Do you expect the LEDs to dim smoothly to zero? If so then that has a BIG impact on your budget.


----------



## microstar (Oct 7, 2015)

sk8rsdad is correct about the dimming. We just installed 40 of the Altman Chalice fixtures with DMX. They dim very well and the easily changeable lens system is really handy for customizing the fixture in the field. The Light Source LED houselight fixture looks really nice as well.
Expect to spend at least $1200-$1300 per fixture for this kind of performance and flexibility. I think Elation makes something like this also. 
If your situation warrants, a quality LED PAR like the ETC ColorSource PAR might give you that level of quality for half the cost. Not sure how the brightness compares; the first two are 100 watt LEDs and Altman has just come out with a 150 watt version.
Allow for all the DMX infrastructure, probably a splitter, and a lot of electrician-type labor depending on what has to be done. And non-dim modules to replace the existing dimmer modules and possibly new remote houselight panels and ........ and.......!


----------



## sk8rsdad (Oct 7, 2015)

In our venue we opted to keep the existing incandescent system and install a parallel on/off worklight LED system using Osram Kreios FL fixtures. It's a lot less expensive to purchase and install and gets us most of the energy and maintenance savings since we only use the incandescent system for performances, and then only for 30 minutes before show, intermissions, and while the audience is leaving.


----------



## SteveB (Oct 7, 2015)

Sk8rsdad,

Ummm.... You just did a slap across the side of mine head. We've been toying with the idea of converting house lights to LED for a year now. Your point about WHEN and for how long the incandescents get used is a very, very good point.

Going to take another look at this, thanks..


----------



## BillConnerFASTC (Oct 7, 2015)

So many variables. Starting at the top of the line, the GDS house lights - no made by ETC - are fantastic for dimming, color, and glare; wireless data; and solve emergency lighting very neatly. Probably installed in the $2000-2500 per unit (I think the chalice price above is the fixture only so on that basis, list is $1700, net around $1500 I'd guess.) In quantities of 300, basic seats probably $225 -250 each (plastic pan and outer back) up to $350-400 (better fabric and wood back) up to $800-1000 (custom). That is turn key installed. Floor coverings - paint? Carpet? Vinyl?

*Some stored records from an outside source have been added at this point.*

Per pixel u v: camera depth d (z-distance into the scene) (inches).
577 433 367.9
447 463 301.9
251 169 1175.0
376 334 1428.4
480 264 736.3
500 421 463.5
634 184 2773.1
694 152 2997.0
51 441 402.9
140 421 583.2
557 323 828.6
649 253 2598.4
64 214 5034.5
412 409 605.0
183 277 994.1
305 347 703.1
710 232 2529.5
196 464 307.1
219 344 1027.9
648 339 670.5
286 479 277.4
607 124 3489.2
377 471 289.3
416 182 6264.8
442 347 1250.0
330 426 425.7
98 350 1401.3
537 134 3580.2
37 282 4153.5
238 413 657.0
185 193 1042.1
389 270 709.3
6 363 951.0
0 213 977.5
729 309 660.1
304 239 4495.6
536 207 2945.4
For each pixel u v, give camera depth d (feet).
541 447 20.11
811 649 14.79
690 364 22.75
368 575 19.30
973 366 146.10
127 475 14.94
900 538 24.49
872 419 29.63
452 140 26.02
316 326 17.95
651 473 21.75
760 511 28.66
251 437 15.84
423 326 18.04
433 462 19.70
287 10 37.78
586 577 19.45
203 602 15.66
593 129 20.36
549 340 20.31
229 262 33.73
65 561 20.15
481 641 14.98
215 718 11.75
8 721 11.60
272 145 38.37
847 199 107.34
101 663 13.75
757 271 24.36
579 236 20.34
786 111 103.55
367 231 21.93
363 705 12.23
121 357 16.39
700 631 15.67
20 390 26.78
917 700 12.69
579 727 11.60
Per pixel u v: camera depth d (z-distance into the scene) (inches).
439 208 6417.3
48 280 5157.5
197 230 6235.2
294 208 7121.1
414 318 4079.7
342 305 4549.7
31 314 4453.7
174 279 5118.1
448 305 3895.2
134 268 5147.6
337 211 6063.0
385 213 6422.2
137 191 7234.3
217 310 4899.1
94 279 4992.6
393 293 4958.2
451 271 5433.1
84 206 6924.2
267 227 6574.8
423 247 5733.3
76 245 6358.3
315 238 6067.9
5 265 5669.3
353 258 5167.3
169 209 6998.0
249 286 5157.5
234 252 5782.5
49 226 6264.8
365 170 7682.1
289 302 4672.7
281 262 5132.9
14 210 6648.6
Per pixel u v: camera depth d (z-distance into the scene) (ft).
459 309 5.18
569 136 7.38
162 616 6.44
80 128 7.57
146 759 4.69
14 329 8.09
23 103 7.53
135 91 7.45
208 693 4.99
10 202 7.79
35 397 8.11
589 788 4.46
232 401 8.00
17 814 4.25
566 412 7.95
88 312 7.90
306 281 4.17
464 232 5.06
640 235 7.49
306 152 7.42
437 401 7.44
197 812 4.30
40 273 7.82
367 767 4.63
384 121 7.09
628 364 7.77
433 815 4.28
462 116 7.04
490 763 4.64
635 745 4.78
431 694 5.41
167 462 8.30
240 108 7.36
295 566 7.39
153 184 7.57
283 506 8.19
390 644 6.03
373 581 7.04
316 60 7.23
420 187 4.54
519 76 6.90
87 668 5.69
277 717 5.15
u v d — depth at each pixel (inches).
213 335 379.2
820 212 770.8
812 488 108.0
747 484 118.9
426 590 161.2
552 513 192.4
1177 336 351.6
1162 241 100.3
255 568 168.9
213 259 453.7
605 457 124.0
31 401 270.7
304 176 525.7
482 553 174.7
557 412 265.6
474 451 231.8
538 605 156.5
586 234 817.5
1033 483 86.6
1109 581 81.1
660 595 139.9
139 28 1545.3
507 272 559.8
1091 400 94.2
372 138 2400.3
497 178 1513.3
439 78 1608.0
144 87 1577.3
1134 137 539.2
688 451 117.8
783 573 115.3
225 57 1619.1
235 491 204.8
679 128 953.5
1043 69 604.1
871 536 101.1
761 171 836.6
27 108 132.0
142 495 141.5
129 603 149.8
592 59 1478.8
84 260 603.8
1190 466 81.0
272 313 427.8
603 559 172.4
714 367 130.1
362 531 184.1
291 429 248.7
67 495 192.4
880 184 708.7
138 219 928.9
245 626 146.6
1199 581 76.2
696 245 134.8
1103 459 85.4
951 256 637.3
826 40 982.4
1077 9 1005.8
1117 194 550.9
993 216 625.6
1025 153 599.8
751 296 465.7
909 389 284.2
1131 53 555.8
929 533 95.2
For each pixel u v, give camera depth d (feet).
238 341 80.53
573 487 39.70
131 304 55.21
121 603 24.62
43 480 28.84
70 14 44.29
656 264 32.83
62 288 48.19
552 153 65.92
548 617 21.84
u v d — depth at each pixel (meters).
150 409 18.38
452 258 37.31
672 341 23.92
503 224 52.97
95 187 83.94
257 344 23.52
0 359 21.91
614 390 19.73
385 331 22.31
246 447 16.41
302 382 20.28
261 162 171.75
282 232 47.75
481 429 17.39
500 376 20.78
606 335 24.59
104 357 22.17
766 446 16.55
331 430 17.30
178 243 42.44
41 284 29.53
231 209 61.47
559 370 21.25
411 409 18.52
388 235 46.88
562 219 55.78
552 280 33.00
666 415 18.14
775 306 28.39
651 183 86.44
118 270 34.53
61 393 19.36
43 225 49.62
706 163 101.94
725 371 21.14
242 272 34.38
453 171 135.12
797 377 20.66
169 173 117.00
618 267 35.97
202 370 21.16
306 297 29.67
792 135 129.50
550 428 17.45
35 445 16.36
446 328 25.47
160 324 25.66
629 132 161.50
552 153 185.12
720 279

I'm a fan of marmoleum - very durable sheet product - covers a lot of flaws. So maybe $3 sq ft up to $50?

You need professional planning help.


----------



## StephIsabel (Oct 8, 2015)

Thank you everyone!


----------



## RickR (Oct 8, 2015)

I find architectural fixtures are more cost effective that theatrical brands. There are many out there these days in cylinder form. I've used Prescolite Megalum and Gotham Incito with DMX drivers that have great dimming. 8,000-15,000 lumens is equivalent to 500-1,000W incandescent.

Seats and flooring can be pretty straight forward, but do you need to fit some more people in? Did you know that if you go to DMX house lights you might free up dimmers for stage lighting? This project can change much of how the PAC functions and should be carefully considered. As Bill said, get some help! 10% for consulting can save far more in the long run.


----------